_Consegna 1_.
Quali città vengono nominate nell'articolo su The Clock? Elencale tutte.

_Testo di partenza_.
....................
Di
solito, quando andiamo al cinema ci aspettiamo un orario di inizio sul
biglietto acquistato e che la durata media del film sia di due o di due ore e
mezzo, con un intervallo di 10 minuti per rilassare un attimo gli occhi. Ma
cosa ne direste di assistere a un film che non comincia a un orario preciso perché
la sua durate è di 24 ore senza nessuna pausa? Troppo lungo? Eppure c’è chi ha
pensato valesse la pena realizzarlo.
Con
un budget di 100 mila dollari e dopo aver speso 3 anni insieme a una squadra di
6 collaboratori per la ricerca e il montaggio delle scene, l’artista Christian
Marclay realizza la video installazione “The
Clock” (“L’Orologio”), facendolo
debuttare alla White Cube gallery di Londra il 15 ottobre del 2010. Questo “film”
riscontrò un enorme successo, tanto che un anno dopo vinse il Leone d’Oro alla
Biennale di Venezia e tutte le sei edizioni prodotte furono vendute ad alcuni dei
maggiori musei del mondo come il National Gallery of Canada o il Centre
Pompidou di Parigi.
Il
titolo di questo lungometraggio rispecchia il tema di ciò che vediamo. Il film
rappresenta costantemente degli orologi (o qualsiasi strumento con riferimento
al tempo) che sono sincronizzati all’ora effettiva del luogo in cui viene
proiettato; se a esempio siamo a Londra e l’orario locale segna le 16.15 anche
gli orologi sullo schermo di The Clock
confermeranno tale ora, e così per tutto il resto della giornata. Esso ci
costringe a pensare continuamente al tempo che scorre, al nostro presente e a
come il tempo non smetta mai di proseguire anche nel momento in cui non ci
pensiamo; a come questa monumentale opera non si fermi mai nonostante gli
spettatori siano liberi di entrare e uscire a loro piacimento dalla sala.
La
cosa così affascinante di questa opera è che non sono state girate
appositamente le scene per la sua realizzazione come di solito avviene, ma essa
è formata da migliaia di immagini (circa sulle 12 mila) di film o serie tv già
esistenti. Questa tecnica crea un bellissimo mix di generi ed epoche; si può passare
da un film horror a uno romantico, da un film in bianco e nero a uno a colori,
oppure anche da un film muto a uno con il sonoro.
Detta
così sembra una visione estremamente noiosa e ripetitiva, ma in realtà Marclay
è riuscito a creare un collegamento tra le scene che si succedono, tanto che quasi
tutti i visitatori che si sono fermati per guardarlo gli hanno dedicato più
tempo di quello che avevano pensato. La critica e giornalista Holly Williams ha
dichiarato in un articolo del New York Times che “ci sono sottili collegamenti tra gli spezzoni: il tè viene versato in
un decennio e bevuto nel film di un altro decennio”; lei stessa ha
dichiarato di essere entrata nella sala proiezione verso mezzogiorno e di aver
assistito a quasi tutte le 24 ore di pellicola, da quanto questo lavoro l’avesse
rapita.
....................
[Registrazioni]
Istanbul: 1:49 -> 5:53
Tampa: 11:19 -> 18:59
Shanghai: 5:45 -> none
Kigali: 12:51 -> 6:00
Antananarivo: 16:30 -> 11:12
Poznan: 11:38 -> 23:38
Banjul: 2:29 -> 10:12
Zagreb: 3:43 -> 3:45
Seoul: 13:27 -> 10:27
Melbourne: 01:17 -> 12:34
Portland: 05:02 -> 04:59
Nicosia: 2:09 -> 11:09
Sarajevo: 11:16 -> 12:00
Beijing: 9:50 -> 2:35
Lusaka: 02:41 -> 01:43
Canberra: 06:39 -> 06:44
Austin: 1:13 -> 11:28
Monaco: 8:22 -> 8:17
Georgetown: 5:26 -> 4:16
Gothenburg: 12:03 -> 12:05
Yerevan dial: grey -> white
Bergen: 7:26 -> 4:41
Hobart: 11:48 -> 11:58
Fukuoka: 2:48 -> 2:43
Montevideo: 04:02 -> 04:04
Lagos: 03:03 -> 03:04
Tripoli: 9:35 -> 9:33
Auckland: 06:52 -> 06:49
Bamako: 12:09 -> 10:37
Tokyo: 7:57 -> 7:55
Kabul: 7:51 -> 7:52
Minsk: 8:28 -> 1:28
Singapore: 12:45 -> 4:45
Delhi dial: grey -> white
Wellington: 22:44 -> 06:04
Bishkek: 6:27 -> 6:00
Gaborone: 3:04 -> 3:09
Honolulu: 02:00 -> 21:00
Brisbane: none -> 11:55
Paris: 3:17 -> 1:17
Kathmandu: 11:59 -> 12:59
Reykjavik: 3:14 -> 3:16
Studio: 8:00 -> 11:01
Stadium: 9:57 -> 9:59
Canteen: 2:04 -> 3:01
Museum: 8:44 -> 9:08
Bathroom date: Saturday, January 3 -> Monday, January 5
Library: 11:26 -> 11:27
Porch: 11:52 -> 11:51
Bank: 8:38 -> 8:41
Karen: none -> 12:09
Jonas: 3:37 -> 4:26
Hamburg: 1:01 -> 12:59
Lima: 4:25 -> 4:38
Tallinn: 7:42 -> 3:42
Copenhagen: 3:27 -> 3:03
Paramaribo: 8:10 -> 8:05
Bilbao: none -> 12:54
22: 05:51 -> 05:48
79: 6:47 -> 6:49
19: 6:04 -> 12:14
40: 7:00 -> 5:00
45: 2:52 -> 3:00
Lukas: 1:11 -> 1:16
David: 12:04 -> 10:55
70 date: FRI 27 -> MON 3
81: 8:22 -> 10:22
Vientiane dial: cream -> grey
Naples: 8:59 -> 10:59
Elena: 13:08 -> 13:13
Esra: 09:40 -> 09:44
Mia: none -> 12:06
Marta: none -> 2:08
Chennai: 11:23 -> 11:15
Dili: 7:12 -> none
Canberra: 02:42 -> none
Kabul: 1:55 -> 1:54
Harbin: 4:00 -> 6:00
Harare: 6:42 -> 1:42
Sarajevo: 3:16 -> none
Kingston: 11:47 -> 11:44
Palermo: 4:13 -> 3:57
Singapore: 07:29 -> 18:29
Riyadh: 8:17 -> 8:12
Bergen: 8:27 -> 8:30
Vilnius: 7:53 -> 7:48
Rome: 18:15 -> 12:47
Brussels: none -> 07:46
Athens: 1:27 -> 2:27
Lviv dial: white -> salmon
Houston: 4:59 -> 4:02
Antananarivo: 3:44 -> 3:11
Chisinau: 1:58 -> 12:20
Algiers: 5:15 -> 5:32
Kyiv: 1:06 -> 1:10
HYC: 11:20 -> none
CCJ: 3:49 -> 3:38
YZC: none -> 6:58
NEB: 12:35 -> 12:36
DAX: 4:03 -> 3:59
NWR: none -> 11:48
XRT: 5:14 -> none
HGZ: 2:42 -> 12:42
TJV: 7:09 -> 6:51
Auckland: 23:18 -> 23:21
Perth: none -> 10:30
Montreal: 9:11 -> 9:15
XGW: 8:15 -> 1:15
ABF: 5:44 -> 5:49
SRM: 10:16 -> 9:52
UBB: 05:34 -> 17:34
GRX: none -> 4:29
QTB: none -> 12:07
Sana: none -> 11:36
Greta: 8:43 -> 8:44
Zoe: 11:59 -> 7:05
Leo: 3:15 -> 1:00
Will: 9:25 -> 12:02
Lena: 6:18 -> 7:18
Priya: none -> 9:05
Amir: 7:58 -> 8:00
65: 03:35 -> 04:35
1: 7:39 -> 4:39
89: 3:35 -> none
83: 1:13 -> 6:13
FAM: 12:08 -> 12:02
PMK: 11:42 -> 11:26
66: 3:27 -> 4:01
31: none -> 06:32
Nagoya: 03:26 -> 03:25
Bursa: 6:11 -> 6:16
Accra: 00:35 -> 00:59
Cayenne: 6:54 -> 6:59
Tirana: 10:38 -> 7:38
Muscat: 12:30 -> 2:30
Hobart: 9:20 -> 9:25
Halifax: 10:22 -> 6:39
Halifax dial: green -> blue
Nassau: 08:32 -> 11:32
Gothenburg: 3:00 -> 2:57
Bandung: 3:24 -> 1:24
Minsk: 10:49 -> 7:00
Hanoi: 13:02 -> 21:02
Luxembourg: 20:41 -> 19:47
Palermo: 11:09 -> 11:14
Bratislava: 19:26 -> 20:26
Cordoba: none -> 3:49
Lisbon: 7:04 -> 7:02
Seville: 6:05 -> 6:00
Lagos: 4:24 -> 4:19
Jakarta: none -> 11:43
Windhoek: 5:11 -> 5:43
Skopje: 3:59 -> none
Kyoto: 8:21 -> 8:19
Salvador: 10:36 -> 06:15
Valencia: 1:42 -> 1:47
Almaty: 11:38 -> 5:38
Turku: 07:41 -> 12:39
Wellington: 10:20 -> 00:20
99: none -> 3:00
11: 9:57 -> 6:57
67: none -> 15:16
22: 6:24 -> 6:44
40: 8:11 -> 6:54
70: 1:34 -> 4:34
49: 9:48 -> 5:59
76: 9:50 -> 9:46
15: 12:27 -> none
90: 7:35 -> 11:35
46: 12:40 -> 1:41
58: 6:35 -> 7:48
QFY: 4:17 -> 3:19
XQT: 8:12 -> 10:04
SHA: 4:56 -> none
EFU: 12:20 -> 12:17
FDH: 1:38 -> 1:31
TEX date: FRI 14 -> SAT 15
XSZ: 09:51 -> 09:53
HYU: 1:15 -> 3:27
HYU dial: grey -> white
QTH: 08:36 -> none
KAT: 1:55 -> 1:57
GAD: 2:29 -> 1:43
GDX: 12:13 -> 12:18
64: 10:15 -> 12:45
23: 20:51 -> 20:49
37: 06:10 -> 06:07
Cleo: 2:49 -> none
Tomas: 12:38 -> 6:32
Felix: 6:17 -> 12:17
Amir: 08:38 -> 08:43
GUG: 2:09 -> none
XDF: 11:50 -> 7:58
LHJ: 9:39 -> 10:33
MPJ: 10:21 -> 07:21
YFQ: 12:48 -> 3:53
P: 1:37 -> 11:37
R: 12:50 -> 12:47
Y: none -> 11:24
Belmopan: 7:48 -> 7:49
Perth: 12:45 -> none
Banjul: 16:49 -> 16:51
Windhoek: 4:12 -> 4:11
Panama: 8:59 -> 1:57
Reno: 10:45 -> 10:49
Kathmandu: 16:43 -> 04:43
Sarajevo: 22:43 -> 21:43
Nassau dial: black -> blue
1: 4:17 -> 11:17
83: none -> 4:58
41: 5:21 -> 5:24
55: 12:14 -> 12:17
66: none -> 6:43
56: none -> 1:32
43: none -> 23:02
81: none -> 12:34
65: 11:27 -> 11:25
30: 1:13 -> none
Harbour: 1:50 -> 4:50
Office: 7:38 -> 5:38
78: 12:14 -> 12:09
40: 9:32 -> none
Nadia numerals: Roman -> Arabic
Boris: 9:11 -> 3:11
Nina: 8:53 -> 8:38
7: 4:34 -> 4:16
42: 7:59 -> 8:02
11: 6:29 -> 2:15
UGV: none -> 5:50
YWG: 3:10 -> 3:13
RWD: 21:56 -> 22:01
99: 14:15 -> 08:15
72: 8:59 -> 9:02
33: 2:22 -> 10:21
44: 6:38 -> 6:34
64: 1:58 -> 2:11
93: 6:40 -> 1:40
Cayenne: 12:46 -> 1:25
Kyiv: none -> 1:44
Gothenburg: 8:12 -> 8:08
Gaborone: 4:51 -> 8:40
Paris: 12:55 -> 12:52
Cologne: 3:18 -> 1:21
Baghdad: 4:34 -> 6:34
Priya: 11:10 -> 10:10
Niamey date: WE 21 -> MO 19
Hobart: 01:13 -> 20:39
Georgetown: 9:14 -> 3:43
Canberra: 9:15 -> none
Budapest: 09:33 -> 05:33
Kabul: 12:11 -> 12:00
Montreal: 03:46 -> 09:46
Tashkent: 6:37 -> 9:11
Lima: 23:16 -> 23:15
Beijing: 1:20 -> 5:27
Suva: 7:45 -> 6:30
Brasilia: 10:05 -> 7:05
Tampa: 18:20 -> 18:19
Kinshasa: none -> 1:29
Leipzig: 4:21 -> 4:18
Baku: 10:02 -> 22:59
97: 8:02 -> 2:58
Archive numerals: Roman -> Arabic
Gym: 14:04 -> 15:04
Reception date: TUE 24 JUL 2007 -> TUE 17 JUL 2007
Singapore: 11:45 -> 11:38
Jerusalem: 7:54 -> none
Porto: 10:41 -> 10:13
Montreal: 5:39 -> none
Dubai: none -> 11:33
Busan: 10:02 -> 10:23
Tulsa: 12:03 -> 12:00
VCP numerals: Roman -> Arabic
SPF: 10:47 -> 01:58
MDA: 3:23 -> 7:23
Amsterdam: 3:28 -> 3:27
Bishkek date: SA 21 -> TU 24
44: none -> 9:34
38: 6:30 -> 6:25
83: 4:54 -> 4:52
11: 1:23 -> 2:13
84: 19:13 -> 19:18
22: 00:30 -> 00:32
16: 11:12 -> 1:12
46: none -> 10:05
....................
_Consegna 2_.
Puoi convertire in una tabella Markdown con le colonne n e Riga la parte dell'elenco che va dall'inizio fino alla riga che contiene "Copenhagen: 3:27 -> 3:03", estremi inclusi, tralasciando le righe vuote?

_Soluzione svolta 1_.
Londra, Venezia, Parigi.

_Soluzione svolta 2_.
| n | Riga |
|---|---|
| 1 | Istanbul: 1:49 -> 5:53 |
| 2 | Tampa: 11:19 -> 18:59 |
| 3 | Shanghai: 5:45 -> none |
| 4 | Kigali: 12:51 -> 6:00 |
| 5 | Antananarivo: 16:30 -> 11:12 |
| 6 | Poznan: 11:38 -> 23:38 |
| 7 | Banjul: 2:29 -> 10:12 |
| 8 | Zagreb: 3:43 -> 3:45 |
| 9 | Seoul: 13:27 -> 10:27 |
| 10 | Melbourne: 01:17 -> 12:34 |
| 11 | Portland: 05:02 -> 04:59 |
| 12 | Nicosia: 2:09 -> 11:09 |
| 13 | Sarajevo: 11:16 -> 12:00 |
| 14 | Beijing: 9:50 -> 2:35 |
| 15 | Lusaka: 02:41 -> 01:43 |
| 16 | Canberra: 06:39 -> 06:44 |
| 17 | Austin: 1:13 -> 11:28 |
| 18 | Monaco: 8:22 -> 8:17 |
| 19 | Georgetown: 5:26 -> 4:16 |
| 20 | Gothenburg: 12:03 -> 12:05 |
| 21 | Yerevan dial: grey -> white |
| 22 | Bergen: 7:26 -> 4:41 |
| 23 | Hobart: 11:48 -> 11:58 |
| 24 | Fukuoka: 2:48 -> 2:43 |
| 25 | Montevideo: 04:02 -> 04:04 |
| 26 | Lagos: 03:03 -> 03:04 |
| 27 | Tripoli: 9:35 -> 9:33 |
| 28 | Auckland: 06:52 -> 06:49 |
| 29 | Bamako: 12:09 -> 10:37 |
| 30 | Tokyo: 7:57 -> 7:55 |
| 31 | Kabul: 7:51 -> 7:52 |
| 32 | Minsk: 8:28 -> 1:28 |
| 33 | Singapore: 12:45 -> 4:45 |
| 34 | Delhi dial: grey -> white |
| 35 | Wellington: 22:44 -> 06:04 |
| 36 | Bishkek: 6:27 -> 6:00 |
| 37 | Gaborone: 3:04 -> 3:09 |
| 38 | Honolulu: 02:00 -> 21:00 |
| 39 | Brisbane: none -> 11:55 |
| 40 | Paris: 3:17 -> 1:17 |
| 41 | Kathmandu: 11:59 -> 12:59 |
| 42 | Reykjavik: 3:14 -> 3:16 |
| 43 | Studio: 8:00 -> 11:01 |
| 44 | Stadium: 9:57 -> 9:59 |
| 45 | Canteen: 2:04 -> 3:01 |
| 46 | Museum: 8:44 -> 9:08 |
| 47 | Bathroom date: Saturday, January 3 -> Monday, January 5 |
| 48 | Library: 11:26 -> 11:27 |
| 49 | Porch: 11:52 -> 11:51 |
| 50 | Bank: 8:38 -> 8:41 |
| 51 | Karen: none -> 12:09 |
| 52 | Jonas: 3:37 -> 4:26 |
| 53 | Hamburg: 1:01 -> 12:59 |
| 54 | Lima: 4:25 -> 4:38 |
| 55 | Tallinn: 7:42 -> 3:42 |
| 56 | Copenhagen: 3:27 -> 3:03 |